Las víctimas de la crisis de abuso de opioides que azota a Estados Unidos tuvieron ayer la oportunidad, largamente anhelada, de hacerse escuchar por aquellos a quienes consideran responsables de su situación. En la Corte Federal de Bancarrotas de Nueva York se realizó una audiencia virtual en la que los miembros de la familia Sackler, dueños de la farmacéutica que comercializó el primer analgésico opioide (OxyContin), oyeron los testimonios de personas que perdieron a sus seres queridos debido a sobredosis de estos medicamentos y a quienes padecieron en carne propia los efectos terriblemente adictivos de tales fármacos.
Más allá de la impactante falta de empatía de que hicieron gala los magnates propietarios de Purdue Pharma, las cifras dibujan los niveles de auténtica catástrofe de lo que hoy las autoridades estadunidenses consideran su primer problema de salud pública. De acuerdo con los Centros para el Control y la Prevención de Enfermedades de ese país, en las primeras dos décadas del siglo XXI medio millón de personas murieron por sobredosis de algún opioide, una cantidad superior a las víctimas de accidentes de tránsito o de armas de fuego, dos males considerados típicos de ese país. El Centro Nacional de Estadísticas de Salud registró 70 mil muertes por esta causa solo en 2020, un incremento de 30 por ciento sobre el saldo de 2019, que ya había sido un récord.
Aunque estos medicamentos están disponibles en buena parte del mundo, el problema de abuso se ha configurado en Estados Unidos por factores relativos a la libertad con que ahí actúan las grandes farmacéuticas y la conformación de su sistema de salud, casi enteramente privado. De acuerdo con el periodista de investigación Radden Keefe, autor del libro El imperio del dolor, la problemática arrancó cuando Purdue lanzó OxyContin en 1996 junto a una agresiva campaña publicitaria para colocarlo entre el público, la cual incluyó un gasto de 9 millones de dólares solo en invitar comidas a médicos.

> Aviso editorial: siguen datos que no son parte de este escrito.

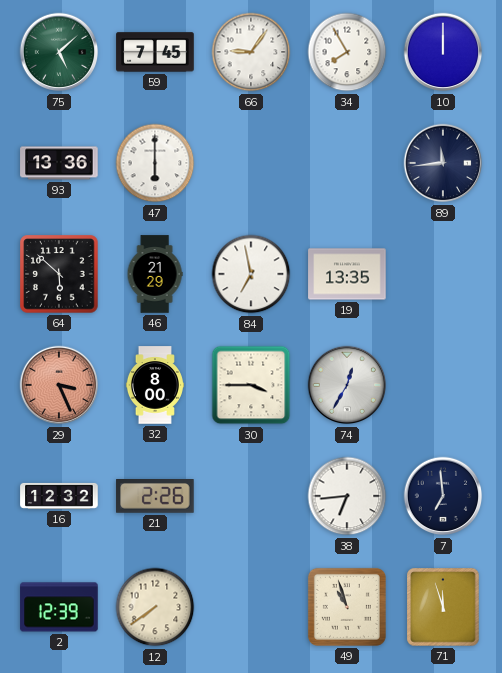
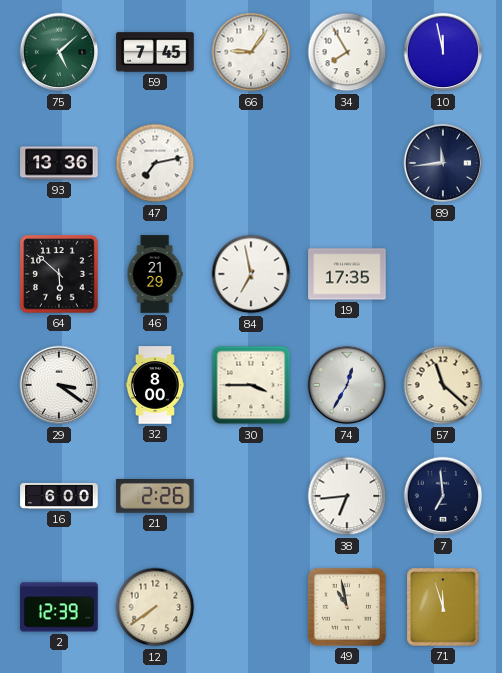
10: 12:00 -> 11:58
47: 6:00 -> 7:13
19: 13:35 -> 17:35
29: 3:26 -> 3:21
29 dial: salmon -> white
57: none -> 11:22
16: 12:32 -> 6:00
49: 10:57 -> 10:58
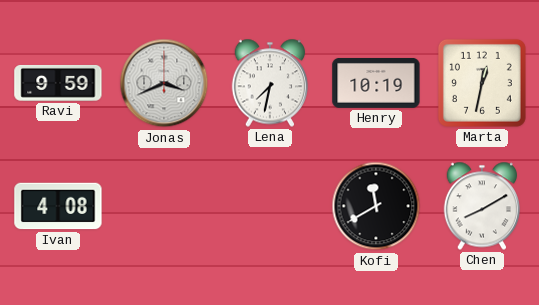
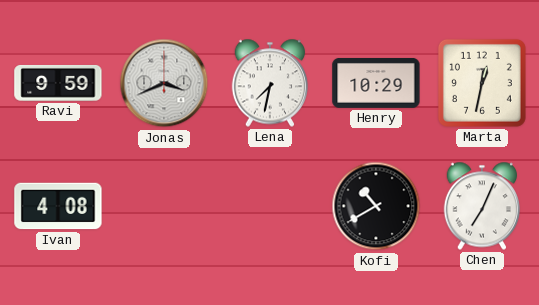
Henry: 10:19 -> 10:29
Kofi: 11:40 -> 10:40
Chen: 8:10 -> 7:04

Un estudio realizado en 2016 encontró una correlación entre las invitaciones a comer y la tasa de recetas firmadas para un determinado medicamento. Como resultado de estas estrategias de mercadeo, en 2017 había tres veces más recetas médicas para opiáceos que a principios de siglo, y en dos décadas se quintuplicaron las muertes por sobredosis de estas drogas legales. Si algo está fuera de discusión es que a estas alturas el abuso de tales sustancias constituye un flagelo no personal, sino social: Estados Unidos consume 80 por ciento de los analgésicos opioides producidos en el mundo, y sus habitantes reciben 30 veces más éstos de lo que necesitan.
La gestación y la continuidad de esta crisis de adicción dejan al descubierto dos realidades. En primera instancia, la inquietante falta de ética y de escrúpulos entre quienes fabrican, distribuyen, promueven, comercializan y recetan sustancias más poderosas que la morfina, como si se tratase de preparados inocuos y a sabiendas de los estragos que ocasionan en la salud y la vida de los pacientes.

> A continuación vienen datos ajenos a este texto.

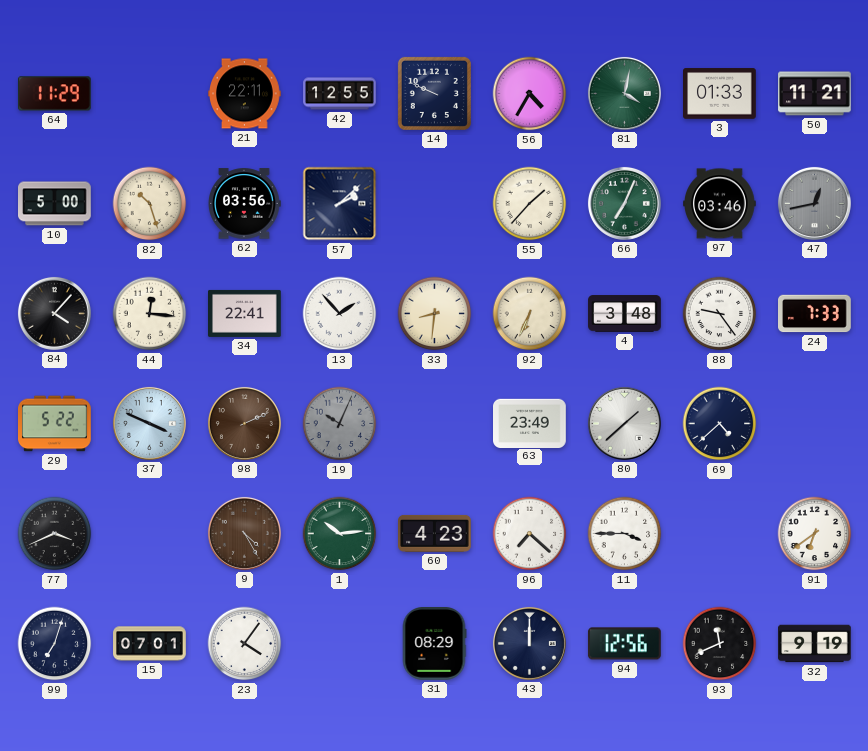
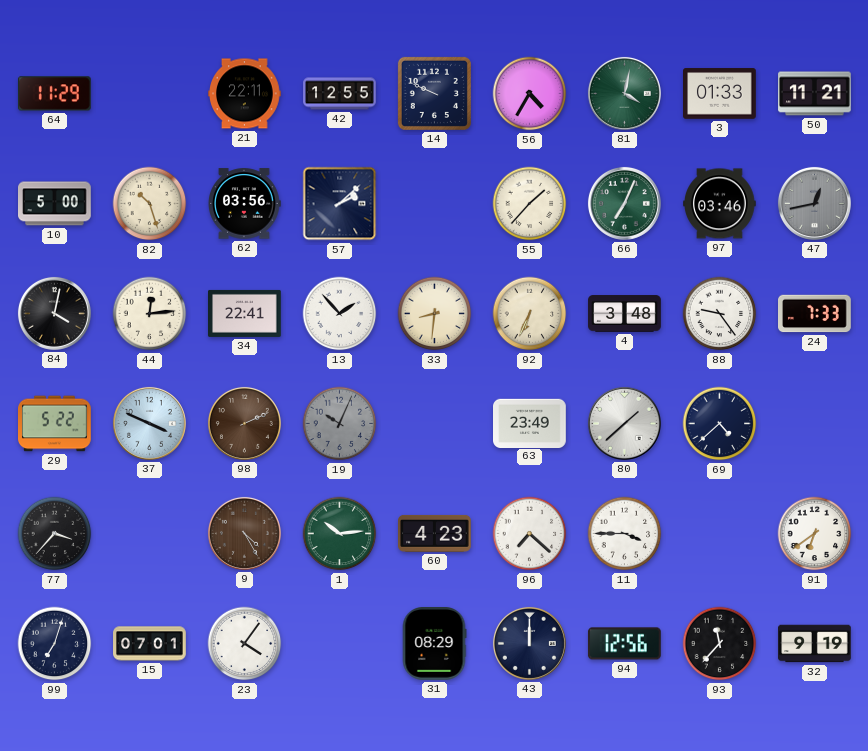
84: 4:07 -> 4:02
44: 12:16 -> 12:14
77: 3:41 -> 3:37
93: 11:41 -> 11:37
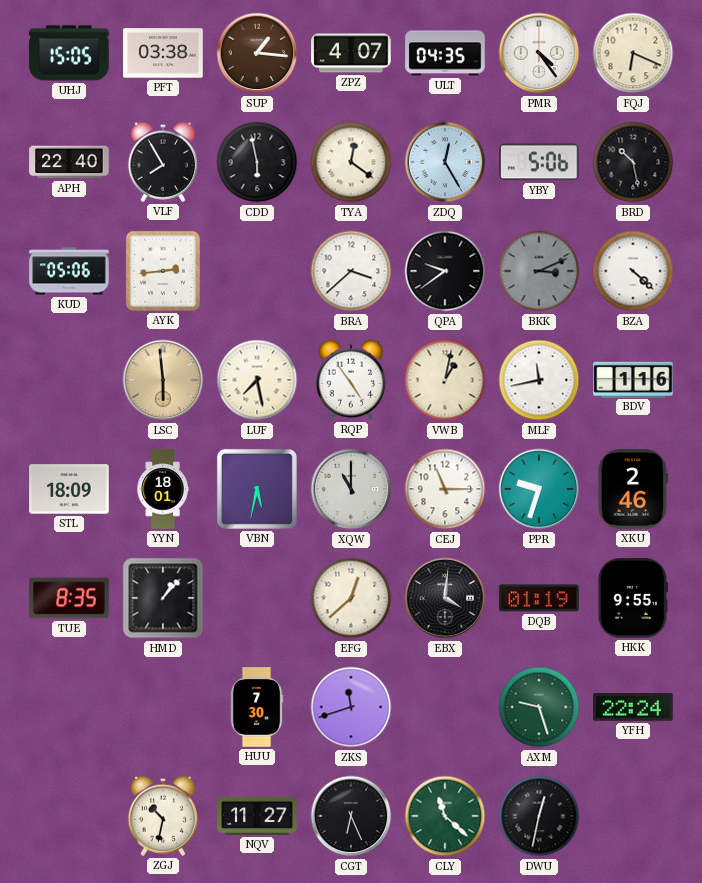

En segundo lugar, queda exhibida la absoluta hipocresía que caracteriza a la política de Washington contra las drogas: mientras la Casa Blanca usa el supuesto combate a los estupefacientes ilegales como coartada para intervenir en los asuntos internos de naciones de todo el mundo, pero principalmente de América Latina, sus propias agencias –como la Administración de Alimentos y Medicamentos, encargada de aprobar los fármacos y autorizar su comercialización– permiten la libre distribución de productos que dañan a más personas que cualquiera de los estupefacientes formalmente perseguidos. A lo que se ve, para empresas, autoridades y profesionales de ese país, las ganancias se encuentran muy por encima de las vidas humanas.